Jay W. Granzow, MD, MPH, Ernest S. Chiu, MD, Joshua L. Levine, MD, Abhinav Gautam, BS, Alex Hellman, BS, William Rolston, BS, Benjamin Kuo, BS, Thomas Saullo, BS, Andreas S. Heitland, MD, and Robert J. Allen, MD, FACS.

INTRODUCTION: In 1989, the first superficial inferior epigastric artery (SIEA) flap for breast reconstruction was performed at Charity Hospital (New Orleans). Initially, the SIEA flap was greeted with tempered enthusiasm because the pedicle diameter and length were small. A more technically challenging microsurgical scenario was encountered compared to free TRAM/DIEP flaps. The advantages of the flap included 1) preservation of the abdominal muscle/fascia integrity similar to an abdominoplasty and 2) perfusion of ample skin and fat for breast reconstruction. These favorable characteristics of the SIEA flap made it an attractive donor flap; therefore, further evaluation and technical refinement was initiated.

MATERIALS & METHODS: A 7 year retrospective chart review was performed to evaluate SIEA flap breast reconstruction patients performed at a single institution. Patient demographics, timing of breast reconstruction, etiology of breast defect, and postoperative complications were determined.

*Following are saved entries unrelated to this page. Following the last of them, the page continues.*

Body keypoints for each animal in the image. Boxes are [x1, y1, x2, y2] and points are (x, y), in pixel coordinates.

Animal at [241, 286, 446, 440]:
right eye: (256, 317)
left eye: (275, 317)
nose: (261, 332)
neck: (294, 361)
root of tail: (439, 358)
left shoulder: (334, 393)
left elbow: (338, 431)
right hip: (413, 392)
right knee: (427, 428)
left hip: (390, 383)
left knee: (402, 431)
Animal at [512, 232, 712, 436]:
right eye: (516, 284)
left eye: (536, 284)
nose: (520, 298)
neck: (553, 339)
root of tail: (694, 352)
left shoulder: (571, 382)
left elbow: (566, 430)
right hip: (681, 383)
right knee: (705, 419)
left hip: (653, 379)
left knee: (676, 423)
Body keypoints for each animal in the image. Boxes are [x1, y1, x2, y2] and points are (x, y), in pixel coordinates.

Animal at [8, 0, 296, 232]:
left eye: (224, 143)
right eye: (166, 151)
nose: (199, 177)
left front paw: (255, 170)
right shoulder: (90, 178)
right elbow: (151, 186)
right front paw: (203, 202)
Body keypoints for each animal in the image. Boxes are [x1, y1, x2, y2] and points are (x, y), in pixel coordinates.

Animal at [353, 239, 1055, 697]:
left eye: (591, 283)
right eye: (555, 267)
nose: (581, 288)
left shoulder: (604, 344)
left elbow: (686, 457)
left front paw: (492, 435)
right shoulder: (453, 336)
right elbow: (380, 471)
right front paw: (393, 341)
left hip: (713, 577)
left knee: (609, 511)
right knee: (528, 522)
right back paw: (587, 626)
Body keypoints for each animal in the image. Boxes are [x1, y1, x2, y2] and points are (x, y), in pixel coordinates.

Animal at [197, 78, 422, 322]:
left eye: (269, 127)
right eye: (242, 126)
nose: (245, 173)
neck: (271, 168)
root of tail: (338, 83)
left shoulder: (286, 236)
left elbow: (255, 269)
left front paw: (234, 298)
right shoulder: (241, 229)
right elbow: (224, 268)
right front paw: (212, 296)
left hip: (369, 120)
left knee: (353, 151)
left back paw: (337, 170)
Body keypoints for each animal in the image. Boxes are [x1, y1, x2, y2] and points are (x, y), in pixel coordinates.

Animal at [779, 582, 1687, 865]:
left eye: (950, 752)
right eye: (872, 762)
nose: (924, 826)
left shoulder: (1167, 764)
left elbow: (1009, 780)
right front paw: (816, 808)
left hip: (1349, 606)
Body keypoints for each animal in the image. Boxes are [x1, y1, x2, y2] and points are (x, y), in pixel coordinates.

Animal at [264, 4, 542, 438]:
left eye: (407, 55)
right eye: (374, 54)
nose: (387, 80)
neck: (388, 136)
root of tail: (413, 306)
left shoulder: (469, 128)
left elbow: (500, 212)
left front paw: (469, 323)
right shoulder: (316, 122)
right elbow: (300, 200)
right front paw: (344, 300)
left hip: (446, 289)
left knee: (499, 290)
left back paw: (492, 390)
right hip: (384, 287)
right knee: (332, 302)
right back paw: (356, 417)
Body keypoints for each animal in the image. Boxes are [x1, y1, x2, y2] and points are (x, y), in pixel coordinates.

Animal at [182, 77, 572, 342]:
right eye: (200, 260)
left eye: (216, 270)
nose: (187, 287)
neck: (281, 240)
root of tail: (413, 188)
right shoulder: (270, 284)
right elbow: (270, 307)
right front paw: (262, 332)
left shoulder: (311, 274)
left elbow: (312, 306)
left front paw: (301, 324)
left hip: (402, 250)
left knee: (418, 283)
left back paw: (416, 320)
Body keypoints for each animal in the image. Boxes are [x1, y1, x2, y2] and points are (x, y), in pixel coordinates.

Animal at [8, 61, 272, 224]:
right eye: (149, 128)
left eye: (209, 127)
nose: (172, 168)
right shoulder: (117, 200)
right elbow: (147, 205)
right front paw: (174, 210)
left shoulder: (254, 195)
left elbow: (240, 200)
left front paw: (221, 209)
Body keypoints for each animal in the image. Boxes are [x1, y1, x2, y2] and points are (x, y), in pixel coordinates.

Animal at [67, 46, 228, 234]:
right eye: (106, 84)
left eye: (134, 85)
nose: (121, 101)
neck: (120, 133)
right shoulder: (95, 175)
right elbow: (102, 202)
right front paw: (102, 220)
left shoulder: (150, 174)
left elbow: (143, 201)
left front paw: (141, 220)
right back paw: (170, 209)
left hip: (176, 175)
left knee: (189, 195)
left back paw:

RESULTS: From 1997 - 2004, 210 SIEA flaps were performed on 174 patients for breast reconstruction. The patients ranged from 15 to 70 years of age (mean 46 years). The internal mammary vessels were always used as recipient vessels. The arterial and venous diameter at the take off from the common femoral ranged from 1.5-2.5 and 2.0-4.0 mm, respectively. OR time averages 4 hours. The take back rate was similar to a DIEP flap (5.6%). The flap volume is limited to the hemi-abdomen but can be extended laterally. All 210 SIEA flaps survived. 43% underwent immediate reconstruction after skin-sparing mastectomy. In this study, 18 patients had bilateral reconstructions. Of these, 76% had one SIEA and one DIEP flap; 24% had bilateral SIEA flaps. Four flaps (2%) were for augmentation of the contralateral breast for symmetry. One case was breast reconstruction for Poland's Syndrome. Seromas were seen at the donor site in 4% of patients. Fat necrosis was apparent in 13%. 4% of all SIEA flap cases had donor-site wound healing problems, but eventually healed without significant sequelae. In our series, hernias or bulges were not observed after SIEA flap harvest while a low incidence (0.6%) was observed after DIEP flap harvest.

CONCLUSIONS: We report the largest experience to date on the SIEA flap for breast reconstruction. This adipocutaneous flap can be an excellent choice for breast reconstruction patients with favorable vascular anatomy. Good aesthetic results without functional donor site morbidity can be achieved.